A new survey from SAP reveals leading supply chain concerns.
A new survey of U.S. supply chain professionals reveals procurement is becoming more important in combating the most common supply chain issues.
According to the survey, conducted by enterprise software provider SAP and Regina Corso Consulting, 90% of respondents said procurement has taken on greater responsibilities to address both supply chain and sustainability challenges.
Nearly half (49%) of respondents said supply chain shortages and disruptions are keeping them up at night. Other supply chain issues disrupting respondent sleep patterns include:
Reducing costs and/or saving money (27%).
Consumer feedback (21%).
Digital transformation (20%).
Regulatory compliance (18%).
Despite only 28% of respondents saying sustainability keeps them up at night, 91% said that their company has specific sustainability goals or objectives, and 95% say procurement plays a significant role in achieving those sustainability goals.

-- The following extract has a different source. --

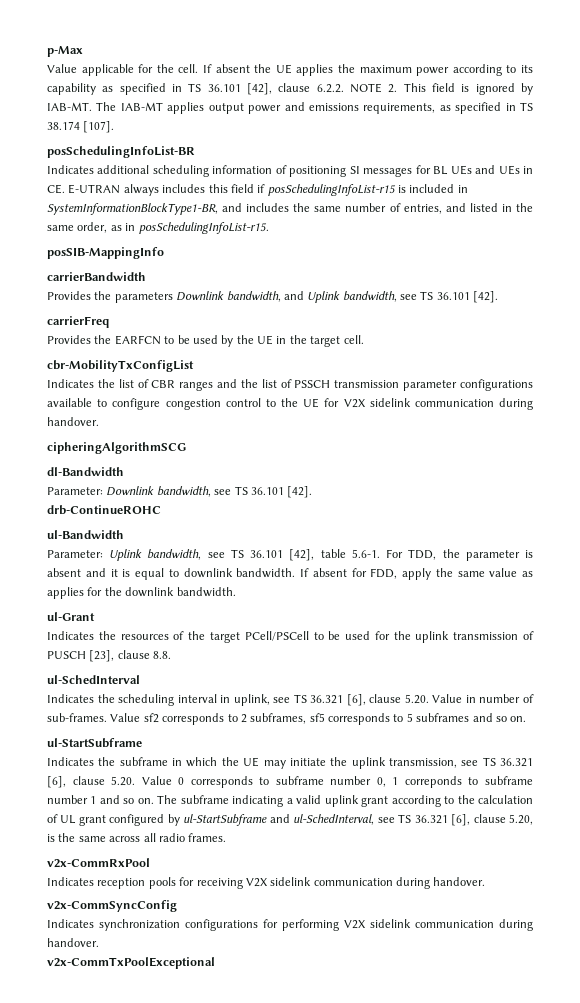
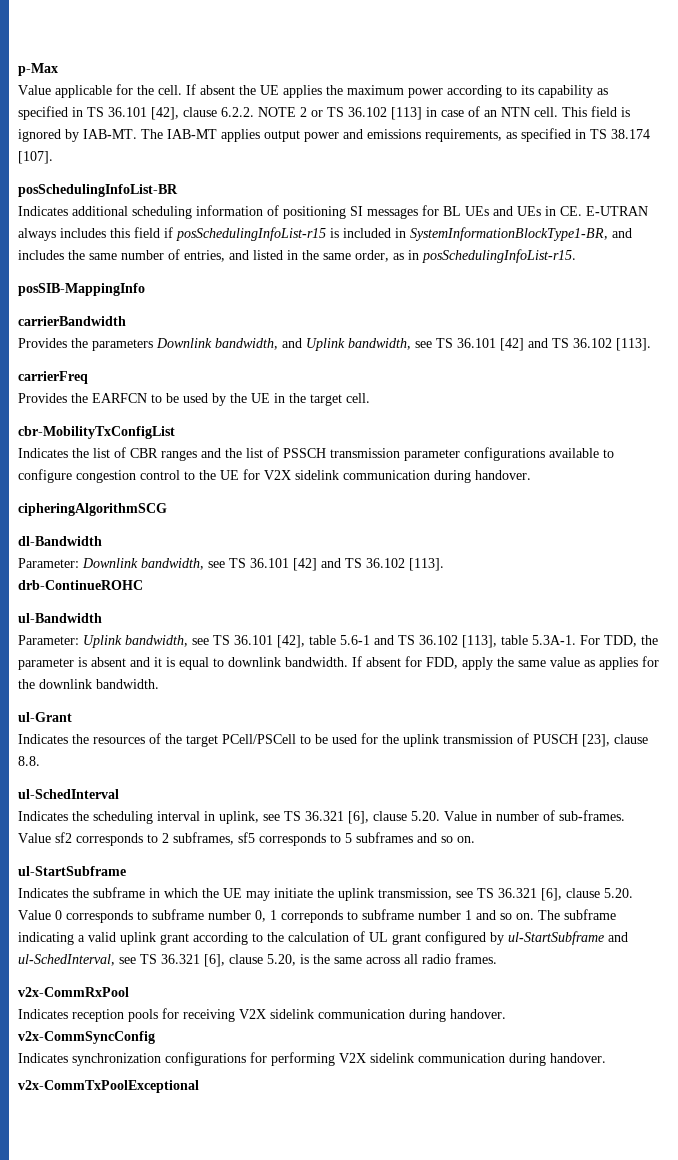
[388,84,398,93] 2. -> [300,106,558,120] 2 or TS 36.102 [113] in case of an NTN cell.
[473,291,499,303] [42]. -> [500,338,651,351] [42] and TS 36.102 [113].
[287,486,313,498] [42]. -> [293,558,444,571] [42] and TS 36.102 [113].
[351,549,380,558] 5.6-1. -> [340,635,576,648] 5.6-1 and TS 36.102 [113], table 5.3A-1.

Between the global pandemic, labor and supply shortages and increasing consumer demands for sustainability, the supply chain professionals surveyed agree that procurement has taken on a more strategic role to help mitigate key challenges. For example:
50% say procurement is helping alleviate supply chain challenges by improving supply chain transparency.
48% say it is helping develop better relationships with suppliers.
45% say it is helping diversify suppliers for greater resiliency.
33% say it is helping adapt payment terms to improve trading partner liquidity.
21% say it is helping reskill workers to address higher-level business priorities.
Many respondents also indicated they think consumers have a part to play in easing the challenge of supply chain disruptions:
54% say consumers should allow more time for fulfillment.
46% say consumers should buy more local goods and order items earlier.
33% say consumers should be willing to pay more to account for higher supply chain costs.
32% say consumers should have more empathy and understanding for the delays.
“Supply chain disruptions aren’t a new challenge, but they’ve been dramatically compounded and lasting due to ongoing shortages and delays caused by the pandemic,” said Etosha Thurman, chief marketing and solutions officer, Intelligent Spend and Business Network, SAP. “To navigate these unpredictable circumstances, supply chain leaders must strategically leverage procurement to effectively manage supplier relationships, mitigate customer frustrations, control costs and ensure business resiliency.”
“If post-pandemic supply chains are to be resilient, they must be sustainable. It’s not enough to just track and extoll green virtues, sustainability must become part of the way that supply chains are run,” said Simon Ellis, Program VP, IDC. “On the other end, the growth of e-commerce and consumer expectations for ‘next day’ delivery often runs counter to sustainable fulfillment and carbon footprint. There will have to be a rebalancing or rationalization about the way that people consume: ‘do I really need the product the next day?’”
The research study was conducted Oct. 15-25, 2021, on a sample of 210 U.S.-based employees who work in the supply chain at companies with at least 500 employees.